ALBANY— Many of New York’s rural hospitals are in danger of closing unless policy changes are made to strengthen them, according to Senator Catharine Young (R, I, C—Olean), who recently led a roundtable discussion with experts from across upstate to brainstorm solutions.
The session was a joint endeavor between Senator Young, Chair of the Commission on Rural Resources, and Senator Kemp Hannon (R, C, I—Garden City), Chair of the Senate Health Committee.
“Access to quality care through our rural hospitals is essential, yet rural hospitals are faced with financial concerns, and must confront a unique set of challenges. Workforce recruitment and retention difficulties have resulted in growing personnel shortages and a current shortfall of over 300 physicians in rural New York. A high volume of uninsured and elderly patients have left rural hospitals strapped for financial resources, and both geographic isolation and weather conditions prevent patients from accessing care,” Senator Young said.
“Rural hospitals play an invaluable role in our state’s most underserved areas. Often, they are the largest employer in their geographic regions and they represent the only point of access to care for many New Yorkers,” said Senator Young. “The ties between these healthcare providers and the communities they serve are significant as a community’s viability is directly linked to healthcare access and outcomes, economic development, and employment,” she said.
In light of significant changes being made to healthcare on both the federal and state levels, New York hospitals are being asked to examine the ways they deliver healthcare and are expected to adapt to an ever-changing environment. For the State’s rural providers, this means examining flexible models of healthcare delivery, collaboration with other institutions, and the utilization of innovative healthcare technology – including telehealth and telemedicine, according to the Senator.
“The Rural Resources Commission has worked extensively to bring telehealth and telemedicine to our communities as the technology represents an opportunity for the most rural areas of the state to capitalize on cutting edge developments. As healthcare continues to evolve, we must evolve with it,” said Senator Young.
Healthcare professionals at the roundtable spoke about these important initiatives, as well as other strategies to both reduce costs and improve outcomes in our most rural communities. CEOs from a number of healthcare facilities were present to share personal experiences and offer suggestions from their time in rural hospitals.
"We are grateful to the Commission and Senate Health Committee for taking the lead on seeking innovative solutions to stabilizing and protecting our fragile healthcare ecosystems across New York State. The significant changes resulting from health reform are going to require a transition strategy that is collaborative, adaptive, graduated, non-destructive, and, one that will successfully link today's payment and care delivery structures to the health systems of the future. The Roundtable was a great start to what we expect will be an ongoing dialogue around key issues that were identified," said Ann Morse Abdella, Executive Director of the Chautauqua County Health Network and a participant in the Roundtable.

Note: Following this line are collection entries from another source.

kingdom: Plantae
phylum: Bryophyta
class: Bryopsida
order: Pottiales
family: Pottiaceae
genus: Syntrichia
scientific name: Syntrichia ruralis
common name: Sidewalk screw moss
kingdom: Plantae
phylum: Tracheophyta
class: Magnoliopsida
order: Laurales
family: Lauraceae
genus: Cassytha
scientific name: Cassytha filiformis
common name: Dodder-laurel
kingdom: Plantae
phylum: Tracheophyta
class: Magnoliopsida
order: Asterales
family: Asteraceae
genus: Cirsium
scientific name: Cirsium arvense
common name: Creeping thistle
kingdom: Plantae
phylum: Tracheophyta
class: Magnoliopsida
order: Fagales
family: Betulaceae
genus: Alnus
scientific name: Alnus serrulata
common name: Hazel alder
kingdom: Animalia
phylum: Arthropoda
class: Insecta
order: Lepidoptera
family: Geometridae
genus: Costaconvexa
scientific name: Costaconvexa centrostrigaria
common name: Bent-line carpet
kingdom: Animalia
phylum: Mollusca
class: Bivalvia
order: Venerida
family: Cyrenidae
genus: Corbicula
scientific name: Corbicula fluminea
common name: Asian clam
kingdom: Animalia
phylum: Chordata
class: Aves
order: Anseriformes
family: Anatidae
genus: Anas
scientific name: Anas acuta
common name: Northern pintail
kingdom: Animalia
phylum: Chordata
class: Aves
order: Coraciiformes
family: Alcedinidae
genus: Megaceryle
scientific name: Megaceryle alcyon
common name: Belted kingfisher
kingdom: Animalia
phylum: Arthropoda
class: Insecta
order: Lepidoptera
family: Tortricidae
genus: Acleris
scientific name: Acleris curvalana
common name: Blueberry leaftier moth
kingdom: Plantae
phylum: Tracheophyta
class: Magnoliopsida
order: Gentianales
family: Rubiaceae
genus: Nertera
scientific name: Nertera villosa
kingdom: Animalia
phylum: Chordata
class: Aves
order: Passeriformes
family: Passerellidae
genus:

“Senator Young truly has her finger on the pulse of what is happening in healthcare, and specifically the plight that those of us in rural healthcare face every day. I am optimistic that the discussion will lead to fruitful results that will benefit healthcare providers throughout the state. I am thankful that the Senate has recognized the need to address this topic and brought together voices from across the state to share ideas in a productive setting,” said Gail Speedy, Executive Director of Universal Primary Care and a Roundtable participant.
"Senator Young's roundtable event was a great step forward in the collaboration of providers and government for the residents of New York State. The issues that we discussed are issues that affect every New York provider of health services and, ultimately, every New Yorker. We welcome continuing dialogue so that we collaborate and solve the issues that we face as the health care delivery model continues to evolve on a local, state and federal level,” said Jarrod G. Johnson, Chief Operating Officer of Brooks Memorial Hospital.
“The importance of the discussion today cannot be understated,” said Senator Hannon, who was not able to attend the event due to the funeral of a colleague. “As we continue to publicly examine the future of SUNY Downstate, we cannot ignore the real concerns of our small community hospitals. First-hand accounts from these providers shed light on the unique concerns that our rural communities face, seek to balance the discussion and help us to evaluate our approach as we move forward.”
Senator Young concluded the event by noting that the discussion was one of many to come. “These discussions offered the opportunity to raise awareness for the distinct issues plaguing rural hospitals, opening a dialogue which we hope to continue to expand upon in the future.”